Page 4, line 4: "... which means that ..." is probably best stated as "... suggests that ...".

 

Page 4, line 18: "... several oligomeric species ..."; perhaps reference of this type of observation might be prudent (e.g., van Koten, Dalton Trans 2008, 5783).

 

Page 8, line 7: "phosphorus" (sp.).

 

Standard journal abbreviation titles should be used in the reference section, e.g. 'Coordination Chemistry Reviews' as 'Coord. Chem. Rev.'.

 

Is ref. [36] complete?   

Author Response

1. Page 4, line 4: "... which means that ..." is probably best stated as "... suggests that ...".

We have revised the text accordingly

 

2. Page 4, line 18: "... several oligomeric species ..."; perhaps reference of this type of observation might be prudent (e.g., van Koten, Dalton Trans 2008, 5783).

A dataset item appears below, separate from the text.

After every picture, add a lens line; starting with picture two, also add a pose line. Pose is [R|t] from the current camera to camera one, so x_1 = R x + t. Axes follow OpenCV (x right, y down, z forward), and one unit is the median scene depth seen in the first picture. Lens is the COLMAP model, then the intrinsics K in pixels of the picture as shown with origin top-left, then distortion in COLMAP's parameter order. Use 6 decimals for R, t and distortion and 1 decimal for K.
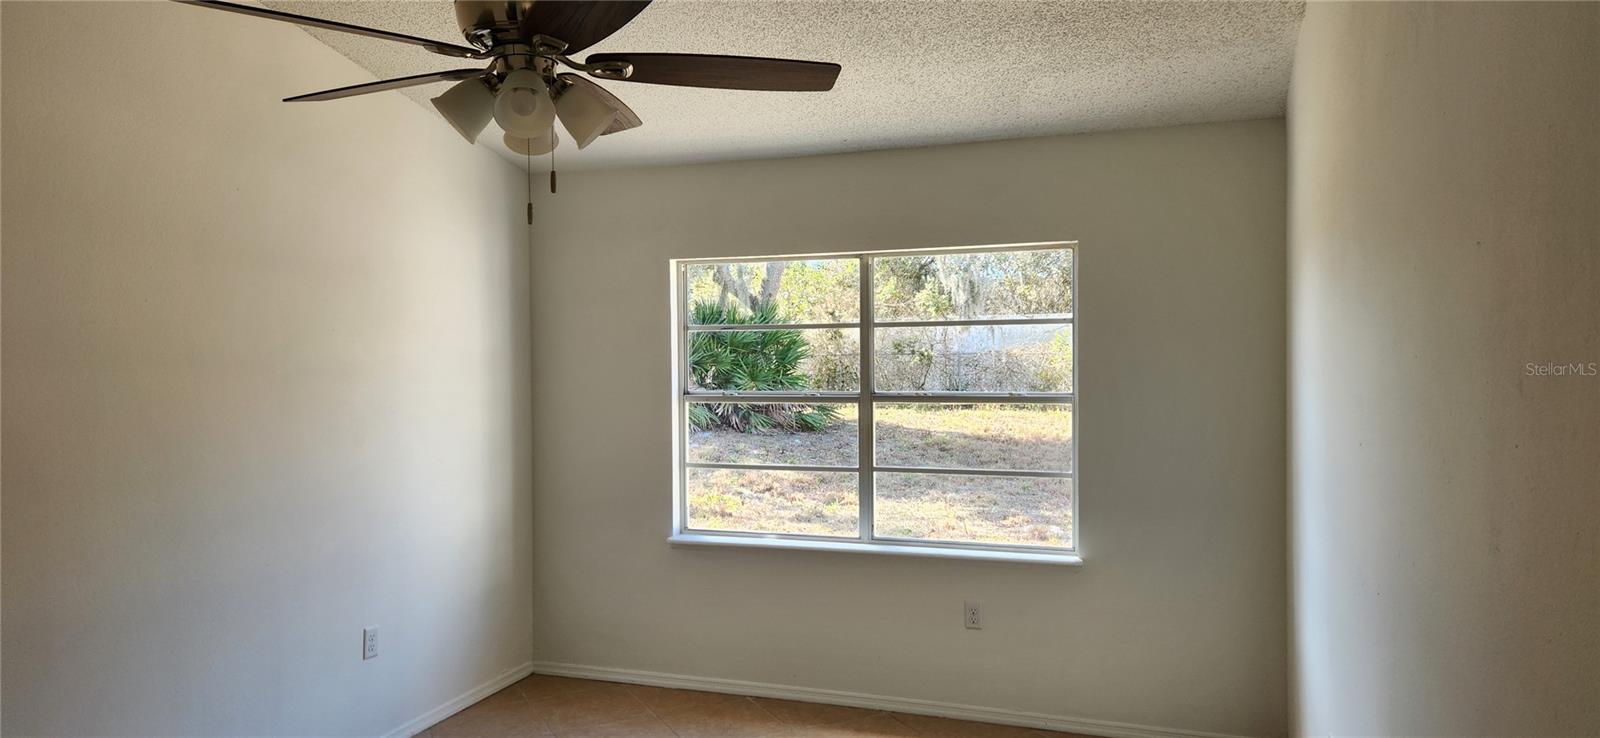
lens RADIAL K [[1082.2, 0, 792.8], [0, 1082.2, 377.2], [0, 0, 1]] dist [0.050856, -0.011874]
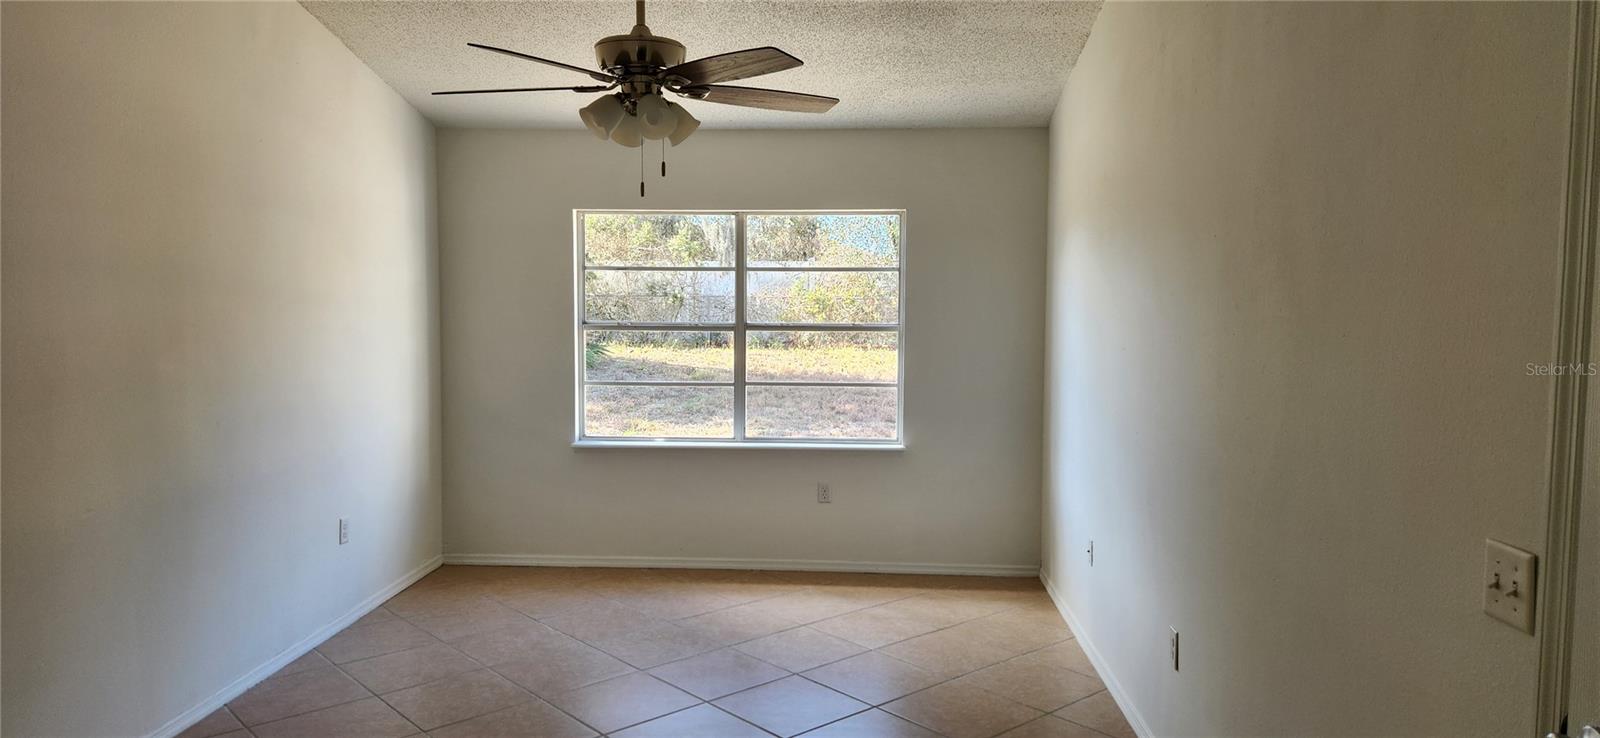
lens RADIAL K [[1082.2, 0, 809.6], [0, 1082.2, 372.7], [0, 0, 1]] dist [0.050856, -0.011874]
pose [[0.958805, -0.005939, 0.284003, -0.207571], [-0.007486, 0.998906, 0.046164, 0.013076], [-0.283966, -0.046388, 0.957712, -0.226628]]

 Thank you, this reference is indeed quite relevant.

 

3. Page 8, line 7: "phosphorus" (sp.).

We have revised the text accordingly

 

4. Standard journal abbreviation titles should be used in the reference section, e.g. 'Coordination Chemistry Reviews' as 'Coord. Chem. Rev.'.

Corrected for all references. 

 

5. Is ref. [36] complete?   

This reference (for Herrmann-Braues “Synthetic Methods…”) was corrected.